OIL

Deputy PM drawn into BHP probe

DEPUTY Prime Minister and Trade Minister, Mark Vaile, has been personally linked to the UN oil-for-food scandal, after a document released yesterday by the Cole inquiry named him in attempts to recover an illegal $US8 million BHP Billiton debt from Iraq.

Deputy PM drawn into BHP probe

The document said Vaile met with AWB senior manager Charles Stott in Melbourne in 2000 to discuss the debt.

But Vaile has denied the alleged meeting, saying he had no record of being in Melbourne on that day, as described in an email sent on September 15, 2000 by former BHP executive, Norman Davidson Kelly to Stott.

The email said: “Tigris is an Aussie registered company and enjoys the support of our friends at DFAT, who as I told you, are interested the outcome of the discussions to recover the Obligation.

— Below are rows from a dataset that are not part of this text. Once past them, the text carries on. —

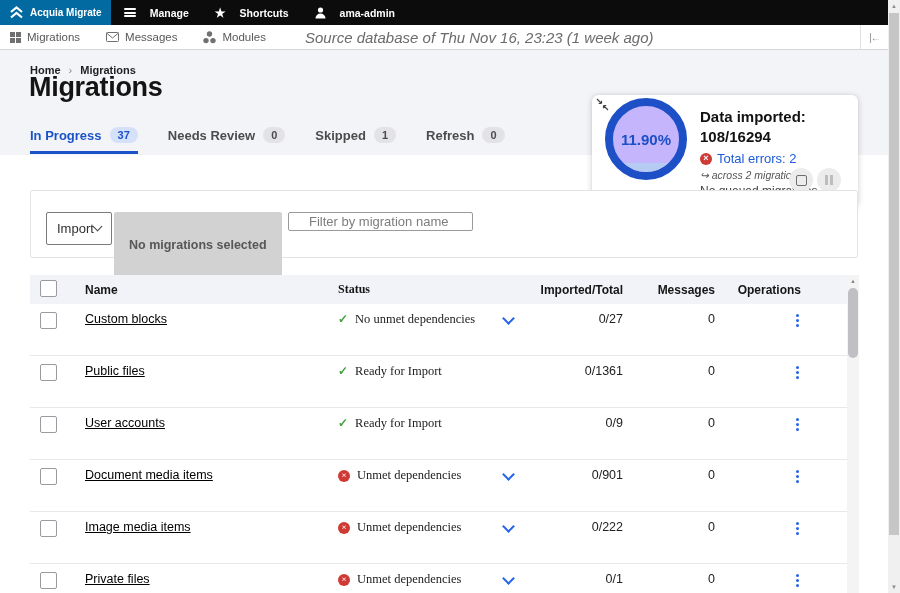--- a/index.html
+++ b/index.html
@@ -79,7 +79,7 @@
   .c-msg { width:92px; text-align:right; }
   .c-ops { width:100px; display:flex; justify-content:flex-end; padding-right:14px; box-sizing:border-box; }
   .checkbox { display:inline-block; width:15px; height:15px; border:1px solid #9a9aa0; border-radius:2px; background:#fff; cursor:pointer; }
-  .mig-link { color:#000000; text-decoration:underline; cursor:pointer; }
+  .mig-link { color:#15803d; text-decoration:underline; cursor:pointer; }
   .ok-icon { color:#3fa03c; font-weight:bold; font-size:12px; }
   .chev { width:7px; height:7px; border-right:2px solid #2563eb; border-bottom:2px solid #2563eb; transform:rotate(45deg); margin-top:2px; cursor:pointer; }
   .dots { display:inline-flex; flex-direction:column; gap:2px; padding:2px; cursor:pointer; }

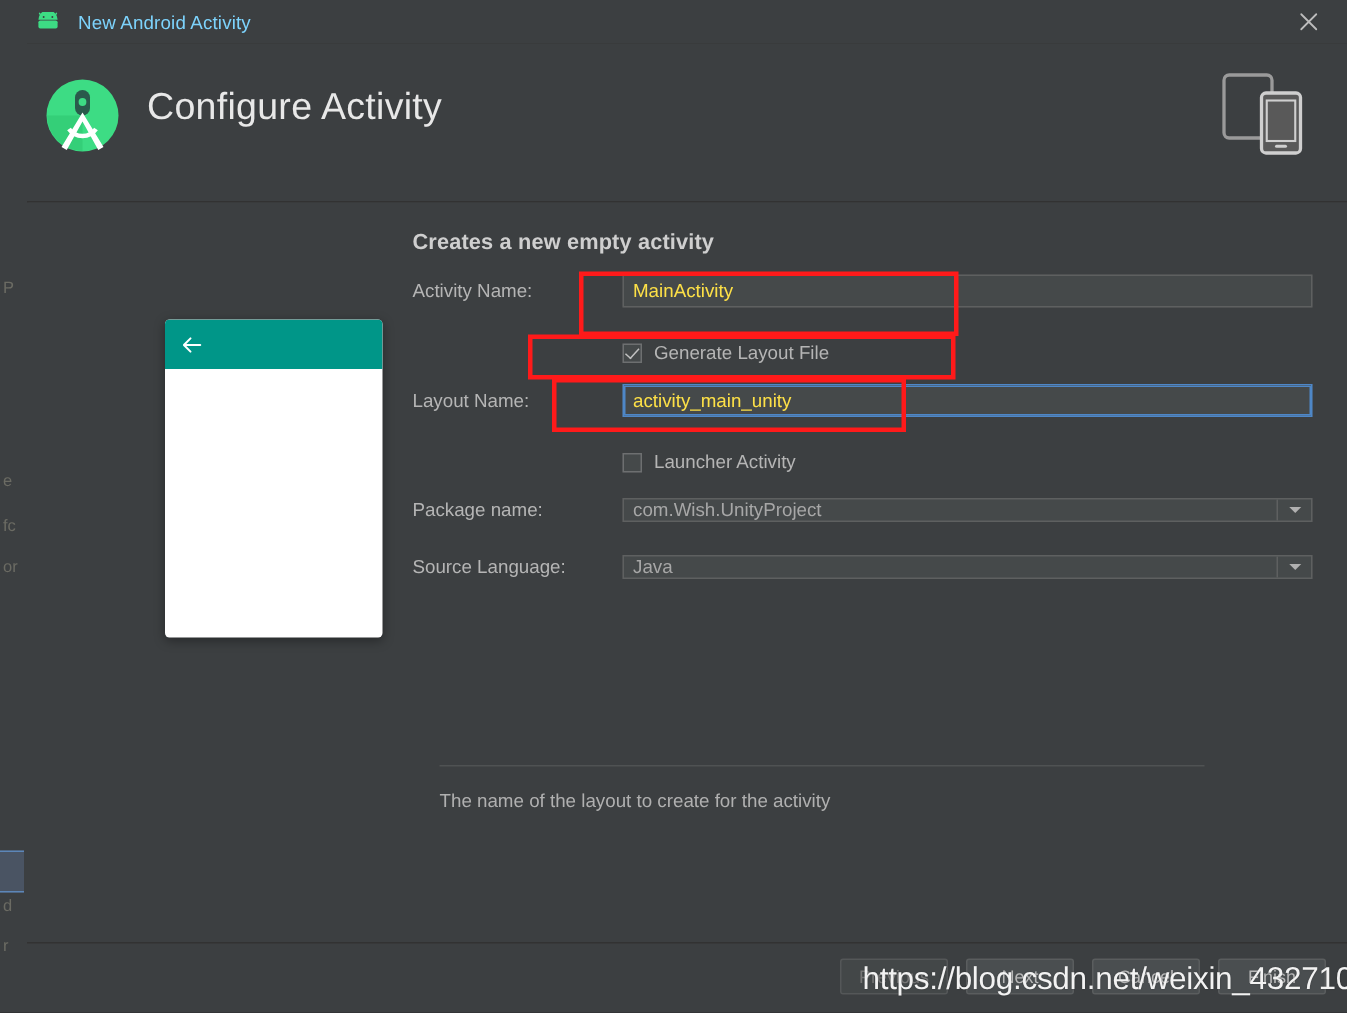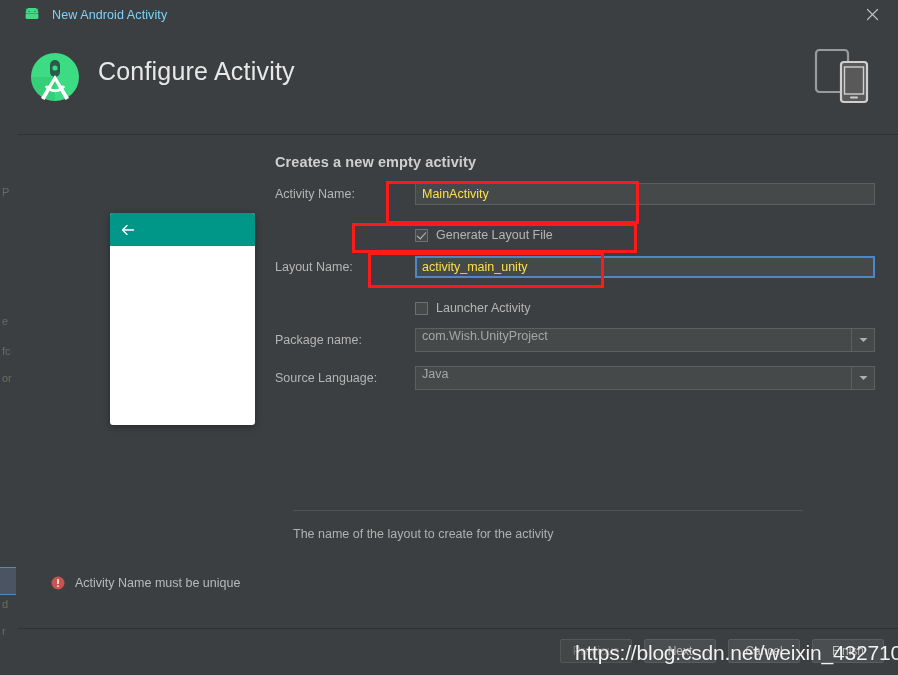--- a/index.html
+++ b/index.html
@@ -183,7 +183,7 @@
   }
   .combo {
     flex: 1;
-    height: 24px;
+    height: 16px;
     background: #45494a;
     border: 1px solid #5e6060;
     display: flex;

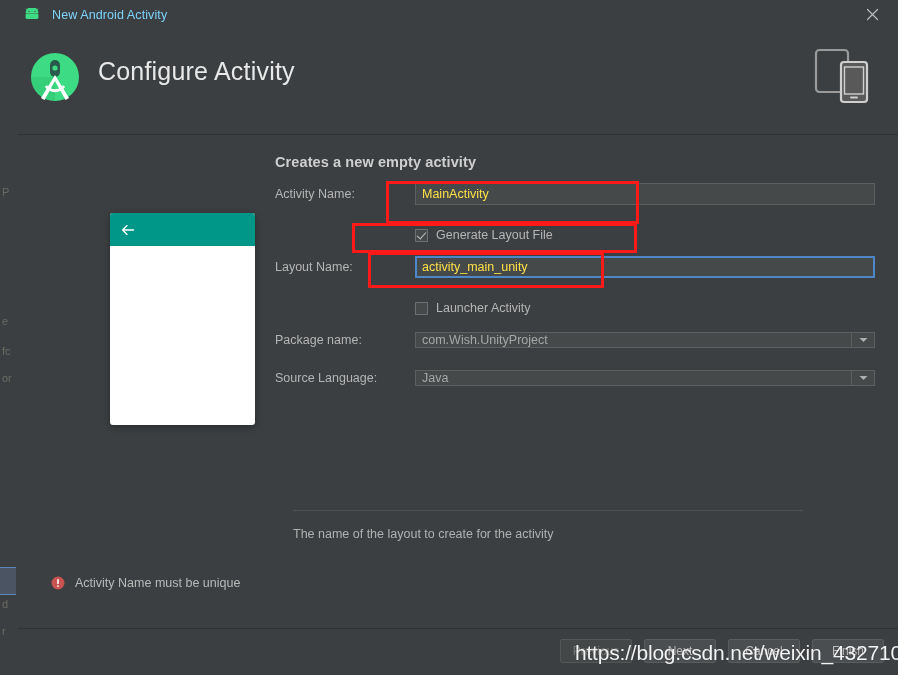--- a/index.html
+++ b/index.html
@@ -444,16 +444,6 @@
     <div class="divider"></div>
     <div class="helptext">The name of the layout to create for the activity</div>
 
-    <div class="errorbar">
-      <span class="err-icon">
-        <svg width="14" height="14" viewBox="0 0 14 14">
-          <circle cx="7" cy="7" r="6.5" fill="#c75450"></circle>
-          <rect x="6.2" y="3.1" width="1.6" height="5" rx="0.7" fill="#ffffff"></rect>
-          <circle cx="7" cy="10.1" r="0.95" fill="#ffffff"></circle>
-        </svg>
-      </span>
-      <span class="err-text">Activity Name must be unique</span>
-    </div>
   </div>
 
   <div class="footer">

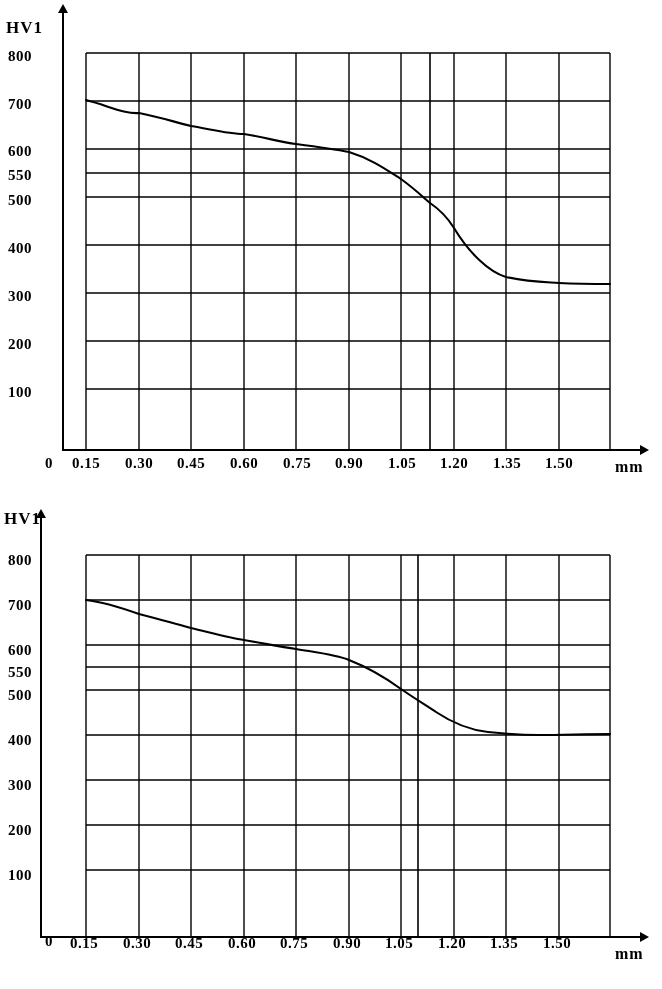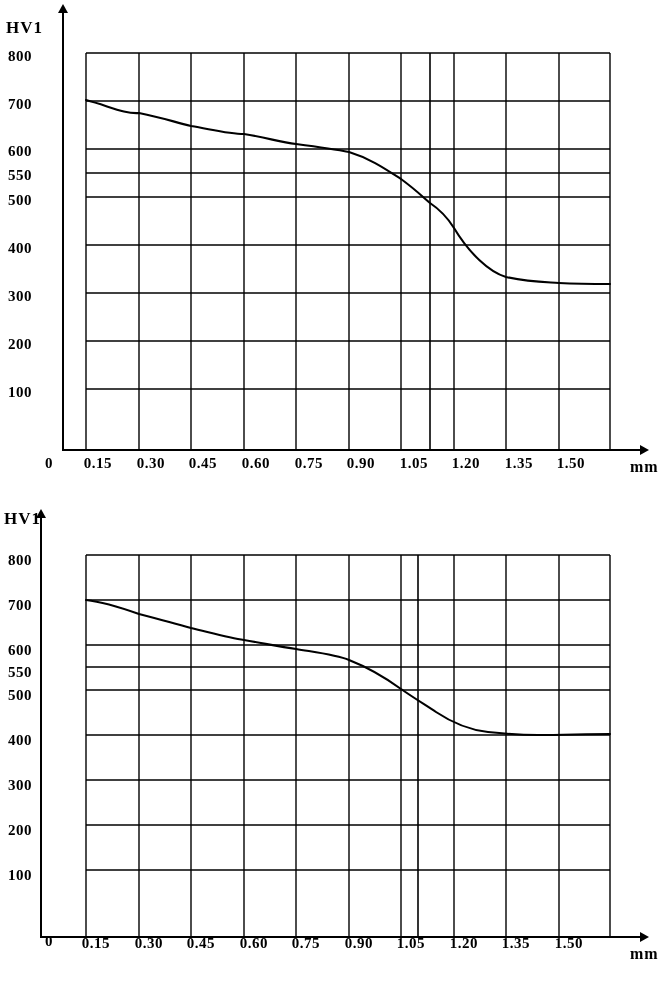--- a/index.html
+++ b/index.html
@@ -52,7 +52,7 @@
   }
   .xtick{
     position:absolute;
-    text-align:right;
+    text-align:center;
     font-family:"Liberation Serif",serif;
     font-size:15px;
     font-weight:700;

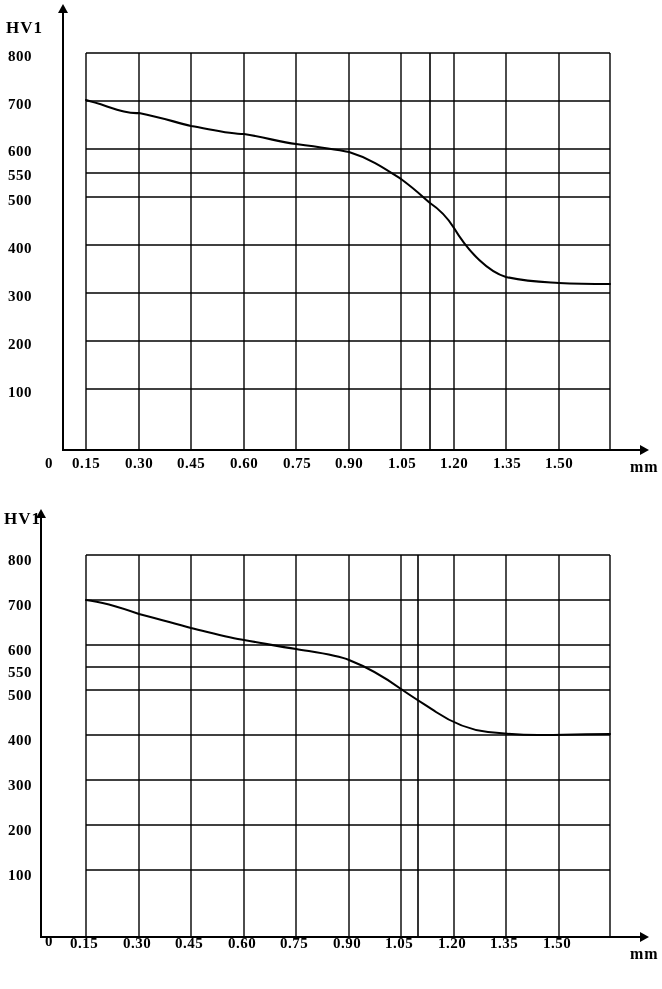--- a/index.html
+++ b/index.html
@@ -24,7 +24,6 @@
     font-size:16px;
     font-weight:700;
     letter-spacing:1px;
-    margin-left:15px;
   }
   .axis-line{position:absolute;background:#000;}
   .arrow-up{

“It was good to see you, Mark Vaile and Bob Bowker [former DFAT Middle East director] in Melbourne yesterday.”

Vaile yesterday responded that his diary entry said he was in Sydney, not Melbourne, on the day in question.

The alleged meeting with Vaile occurred the day after BHP decided to assign a debt for a US$5 million wheat shipment to Tigris Petroleum – a company Davidson Kelly set up in late 2000 after leaving BHP.

The reference in the email to the "Obligation" was an allusion to the debt, originally $US5 million, which ultimately reached $US8 milion after interest built up. The debt was recovered by inflating the prices of several wheat shipments under the UN's food-for-oil scheme.

Commissioner Terence Cole ridiculed the notion that the wheat shipment coudl failry be described as a donation.

"Are you using the word donation in lieu of the words soft bribe?" Cole asked Stott at the inquiry today.

"Donations don't normally attract interest".

The inquiry has been told BHP’s current head of trading, Phil Aiken, authorised the debt to be allocated to Tigris on September 14, 2000.

While it looks as if Aiken will have to face the inquiry, the former BHP and Tigris executive who played a key role in the two companies' dealings with Saddam Hussein's regime has refused to say whether he would go to Australia if called to give evidence to the Cole inquiry.

Norman Davidson Kelly was at the heart of BHP's involvement in the wheat-for oil rights deal and the debt recovery process, but he is a British citizen and the Cole inquiry cannot force foreign citizens to appear before it.

The Scottish-born oil executive told The Australian yesterday from his home in England that his lawyers were considering how he should respond to the inquiry.